It’s easy to envision that other people’s paths (career or otherwise) are somehow smoother than yours. Have you ever had thoughts like that? Notions that everyone else who has some form of success in writing or in other areas achieved it by taking smart, consecutive steps that always led them forward, while you:
- Take two steps forward, one step back
- Stop to dance a little
- Forget why you’re even standing up, so you sit down for a bit …
It can feel like that, but I have to remind myself that I don’t actually believe success comes from making “ultra productive, wise decisions” all the time.
The “continually-trying-to-figure-things-out” shuffle goes hand-in-hand with a professional creative life. You can practice mindful decision-making to increase your chances of a favorable outcome, but that doesn’t make you immune to challenges.
And sometimes challenges are exactly what we need to get clear about our priorities and make the next right choice.
To remind us that working toward a goal is typically more awkward than elegant, here are seven — seemingly unpleasant — signs of progress.
1. Someone tells you “no”
It could be a content creator who doesn’t respond to your collaboration request or a site that rejects your guest post idea. The first time I sent a guest post pitch to Copyblogger, I didn’t hear back from the team.
But that “no” was an indicator that I was trying something new, and it helped me focus on doing some serious work. If either no one looked at my pitch email or they just weren’t interested in my idea, I decided to trust that we weren’t a match.
“Trusting” didn’t mean that I gave up, though. I found a blog that wanted to publish my article, and I invested time in finding the right sites for all the guest posts I wrote.
Three years later, Copybloger asked me to guest post for them.
That original “no” was a priceless part of my growth as a writer.
2. Someone doesn’t like your work
Just because someone tells you “no,” it doesn’t necessarily mean they don’t like you or your work.
You can’t take “no” personally.
Other times, people will actually dislike your work, but you can’t take that personally either.

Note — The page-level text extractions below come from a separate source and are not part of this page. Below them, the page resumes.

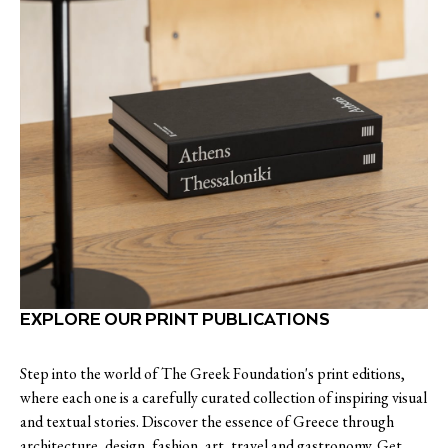
EXPLORE OUR PRINT PUBLICATIONS
Step into the world of The Greek Foundation's print editions,
where each one is a carefully curated collection of inspiring visual
and textual stories. Discover the essence of Greece through
architecture, design, fashion, art, travel and gastronomy. Get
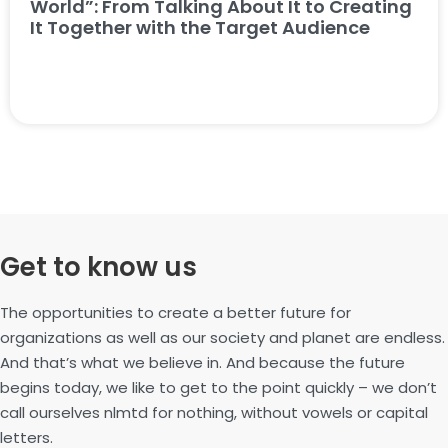
World”: From Talking About It to Creating
It Together with the Target Audience
Get to know us
The opportunities to create a better future for
organizations as well as our society and planet are endless.
And that’s what we believe in. And because the future
begins today, we like to get to the point quickly – we don’t
call ourselves nlmtd for nothing, without vowels or capital
letters.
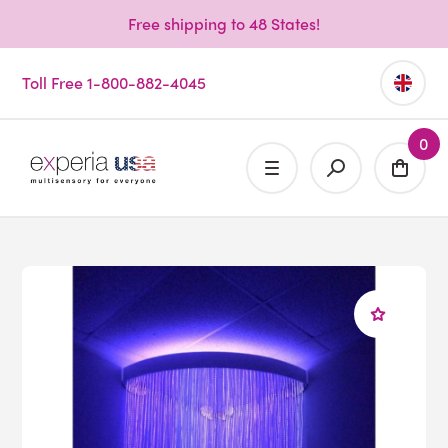
Free shipping to 48 States!
Toll Free 1-800-882-4045
0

If everyone in your audience has the exact same perspective, your audience probably isn’t that big. But if you reach new people on a regular basis, you’ll encounter someone who doesn’t like what you do.
They might even tell you about it. This is the internet, after all. You should celebrate when your content has extended beyond your “yes” community and landed in front of people with different opinions and worldviews.
3. You turn down a client
It’s a tough thing to get used to, but you can say “no,” too. To help you move passed those nerves, consider what will benefit your business in the long run: a crappy client or more time to market your business?

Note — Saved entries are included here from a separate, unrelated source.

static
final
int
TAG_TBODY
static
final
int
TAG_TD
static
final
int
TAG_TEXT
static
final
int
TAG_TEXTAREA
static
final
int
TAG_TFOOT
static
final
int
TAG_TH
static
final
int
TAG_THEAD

If you’re worried about financial responsibilities, many writers have other jobs that have nothing to do with writing while they also work on their craft.
Having that type of balance in your life gives you peace of mind. Your monetary obligations will be met, and your writing and marketing sessions will be focused and passionate.
Low-paying, time-consuming clients are not only frustrating, they can cause you to grow bitter about writing. It’s smart to assess how you want to spend your energy, so that you make the most of your time. Turning down a client who isn’t right for you is a turning point in your career.
4. You’ve “wasted time” on a client
After you’ve outgrown a client and ended a contract with them, you may feel like you wasted time doing unsatisfying work. Remember that you had to gain experience before you were confident enough to say “no” and realize that higher paying clients who offer higher quality work are what you’re looking for.
Past clients weren’t a waste of time; they were a part of building your business.
5. You’ve “wasted time” on research
Investing time in research for your own marketing might not always produce an immediate payoff, but it’s never useless.
At the very least, writers who make their own continuing education a priority are attractive to clients. Learners: 1, Know-It-Alls: 0.
Research can also help you get a head start on future work. Professionals get comfortable with that. They prefer to make decisions and get momentum, rather than wait for their idea or action to be “perfect.”
6. You’ve “wasted time” on a draft
Do you know what gets me out of bed in the morning? Practice! Every day is an opportunity to practice the things you care about. It could be gratitude, listening, communicating clearly, or writing.
The original introduction to this post had another section that I cut out, but working on it got me in the flow of writing so I could complete an outline of the article.
Any time you spend writing a draft is an excellent practice session.